By Francisco Gallegos
Interrupt day 2: Agents in action
The second day of the Interrupt conference shifted focus from technical fundamentals to real-world implementations. The presentations revealed a clear pattern: the sectors leading AI agent adoption are those that are data-intensive and have large user bases. Banks, telecommunications companies, logistics firms, and software platforms dominated the presented use cases, showcasing implementations that handle massive interactions or highly complex processes.
Meanwhile, the company and startup booths offered a fascinating complementary perspective on the ecosystem emerging around agent development. I was able to speak directly with creators of specialized tools: IDEs designed specifically for agent development, authentication and digital security services adapted for agents, platforms for API connections and MCP protocols, experimental generative interfaces, vector databases optimized for agent memory, and even deployed agent graphs that allow understanding of their logic and internal functioning. These conversations revealed a highly specialized tool ecosystem that is rapidly maturing to support the development and deployment of agents in production.
During the presentations, I noticed the absence of use cases in academia, scientific research, public sector, or environmental applications—areas where agents could have transformative impact. The trend continues: sectors with greater capital and commercial urgency continue to lead the development of cutting-edge systems, while areas of potentially greater social impact lag behind in adopting these technologies. However, the presented implementations offer valuable lessons on how to translate technical concepts into systems that actually work at massive scale. Below, I analyze the talks that best represent these emerging patterns and the fundamental challenges that agents face in production.
Experience and Precision
The presentations by Carlos Pereira from Cisco Systems and Zheng Xue from JP Morgan Chase perfectly illustrated how different industries approach agent implementation, but also revealed common patterns that go beyond the specific sector. Carlos described how Cisco uses agents to create customer experiences that he qualifies as "unimaginable" for traditional companies, while Zheng focused on agent systems for real-time investment decisions where millions of dollars are at stake.
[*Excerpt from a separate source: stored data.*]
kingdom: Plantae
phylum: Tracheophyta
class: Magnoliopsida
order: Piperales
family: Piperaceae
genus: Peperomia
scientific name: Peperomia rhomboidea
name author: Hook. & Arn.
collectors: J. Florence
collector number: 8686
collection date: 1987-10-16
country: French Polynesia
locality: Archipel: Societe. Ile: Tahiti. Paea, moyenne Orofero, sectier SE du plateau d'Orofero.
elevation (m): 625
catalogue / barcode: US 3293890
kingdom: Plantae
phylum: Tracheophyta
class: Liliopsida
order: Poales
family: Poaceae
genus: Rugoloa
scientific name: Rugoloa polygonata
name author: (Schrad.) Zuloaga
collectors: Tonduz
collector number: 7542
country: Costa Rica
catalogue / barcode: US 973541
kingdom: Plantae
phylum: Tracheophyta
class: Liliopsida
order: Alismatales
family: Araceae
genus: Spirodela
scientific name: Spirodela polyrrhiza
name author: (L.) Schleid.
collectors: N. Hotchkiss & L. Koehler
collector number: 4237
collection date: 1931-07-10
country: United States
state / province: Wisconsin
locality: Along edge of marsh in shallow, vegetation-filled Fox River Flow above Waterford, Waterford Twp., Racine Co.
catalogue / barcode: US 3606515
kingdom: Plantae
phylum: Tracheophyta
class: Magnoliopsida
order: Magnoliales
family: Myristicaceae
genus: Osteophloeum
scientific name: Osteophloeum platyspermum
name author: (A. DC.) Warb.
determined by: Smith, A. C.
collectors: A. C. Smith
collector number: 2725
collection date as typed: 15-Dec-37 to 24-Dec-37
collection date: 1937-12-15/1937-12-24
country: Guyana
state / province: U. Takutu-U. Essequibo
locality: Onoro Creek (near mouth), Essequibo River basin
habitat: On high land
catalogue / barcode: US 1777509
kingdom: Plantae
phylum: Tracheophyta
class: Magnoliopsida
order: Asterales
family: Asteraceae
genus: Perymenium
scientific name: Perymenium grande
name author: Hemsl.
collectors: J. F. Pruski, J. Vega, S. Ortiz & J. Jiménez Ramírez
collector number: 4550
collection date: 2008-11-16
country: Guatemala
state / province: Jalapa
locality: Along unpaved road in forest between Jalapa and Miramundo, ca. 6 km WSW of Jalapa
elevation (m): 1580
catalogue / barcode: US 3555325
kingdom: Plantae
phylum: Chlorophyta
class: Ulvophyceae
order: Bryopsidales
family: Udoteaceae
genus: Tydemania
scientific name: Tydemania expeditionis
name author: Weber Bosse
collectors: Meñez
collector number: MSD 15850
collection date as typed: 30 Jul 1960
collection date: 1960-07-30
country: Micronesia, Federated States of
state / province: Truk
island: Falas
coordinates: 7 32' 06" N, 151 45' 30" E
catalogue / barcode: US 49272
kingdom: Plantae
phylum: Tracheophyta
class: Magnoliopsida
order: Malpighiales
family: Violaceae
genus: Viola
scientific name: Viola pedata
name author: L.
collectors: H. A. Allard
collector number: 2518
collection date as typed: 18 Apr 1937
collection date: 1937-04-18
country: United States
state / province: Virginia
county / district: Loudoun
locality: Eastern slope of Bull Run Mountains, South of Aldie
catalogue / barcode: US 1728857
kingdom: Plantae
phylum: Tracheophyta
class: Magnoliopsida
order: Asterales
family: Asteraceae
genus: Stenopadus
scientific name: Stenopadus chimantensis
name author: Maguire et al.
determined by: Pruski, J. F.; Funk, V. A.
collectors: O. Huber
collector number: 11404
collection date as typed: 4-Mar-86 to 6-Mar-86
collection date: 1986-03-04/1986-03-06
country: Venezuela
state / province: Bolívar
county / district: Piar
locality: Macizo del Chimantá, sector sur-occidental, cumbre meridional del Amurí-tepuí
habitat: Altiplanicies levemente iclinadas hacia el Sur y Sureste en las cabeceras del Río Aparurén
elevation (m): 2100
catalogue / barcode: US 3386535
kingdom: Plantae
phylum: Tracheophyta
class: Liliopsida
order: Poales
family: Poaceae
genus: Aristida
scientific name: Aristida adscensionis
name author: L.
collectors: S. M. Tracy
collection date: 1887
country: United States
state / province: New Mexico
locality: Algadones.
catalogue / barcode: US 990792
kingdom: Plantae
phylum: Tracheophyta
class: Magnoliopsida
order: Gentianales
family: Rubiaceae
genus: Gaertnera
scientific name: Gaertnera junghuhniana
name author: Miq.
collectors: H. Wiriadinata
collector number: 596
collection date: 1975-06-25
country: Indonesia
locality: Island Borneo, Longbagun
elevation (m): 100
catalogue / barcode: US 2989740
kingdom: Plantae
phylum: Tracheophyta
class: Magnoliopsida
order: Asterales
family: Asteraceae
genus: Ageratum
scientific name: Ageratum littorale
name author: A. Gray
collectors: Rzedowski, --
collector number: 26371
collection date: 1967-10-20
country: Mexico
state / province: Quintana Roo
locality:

What's fascinating about both approaches is the architectural sophistication they require to function in production. Cisco has developed a structured framework to classify and measure the commercial value derived from their agents, using a multi-model stack that combines capabilities from Mistral, Anthropic, and Cohere according to the specific task. LangChain acts as the orchestration layer that allows these diverse agents to be deployed in a unified manner. Their examples include agents that handle contract renewals, sentiment analysis, or internal ML tools—each requiring different types of reasoning and information access. JP Morgan Chase, meanwhile, implemented a supervisor architecture in LangGraph where human participation is not optional but fundamental to system reliability. They have designed specific sub-agents for tasks like document search using MongoDB, and use LLMs as "judges" that evaluate decisions within the workflow as a reflection step before executing actions.
The most interesting convergence between both cases lies in their critical dependence on specialized ML models and database access tools, but above all in that both systems prioritize information quality and precision over response speed. Cisco emphasizes the importance of experimentation teams and "fast failure" as a development methodology, while JP Morgan Chase adopts the philosophy of "start simple and refactor frequently," defining clear metrics and using continuous evaluation-based development. Both approaches recognize that production agents cannot be experimental systems—they require robustness, observability, and crucially, the ability to explain their decisions to humans who maintain final responsibility for outcomes.
Agents as Developers
The presentations by Michele Catasta from Replit and Russell Kaplan from Cognition explored how these systems are transforming software development itself. Here, agents don't just process information but directly participate in writing, reviewing, and optimizing code, collaborating with developers in the creative process of software construction.
Michele shared Replit's experience in developing agents for full-stack code generation, systems capable of working fluidly both on new projects and connecting to existing repositories. Their approach prioritizes creating highly collaborative environments where developers and agents can work together transparently, always maintaining security as a fundamental principle. The platform allows agents to maintain continuity with previous work, adapting to project context and developer preferences. Russell, meanwhile, demonstrated how Cognition has developed specialized agents that work specifically with source code, focusing on complex contexts and very specific programming languages. Cognition's approach also emphasizes close collaboration between humans and agents, but from a more specialized perspective, where agents can understand existing architectures and make precise modifications that respect system conventions and limitations.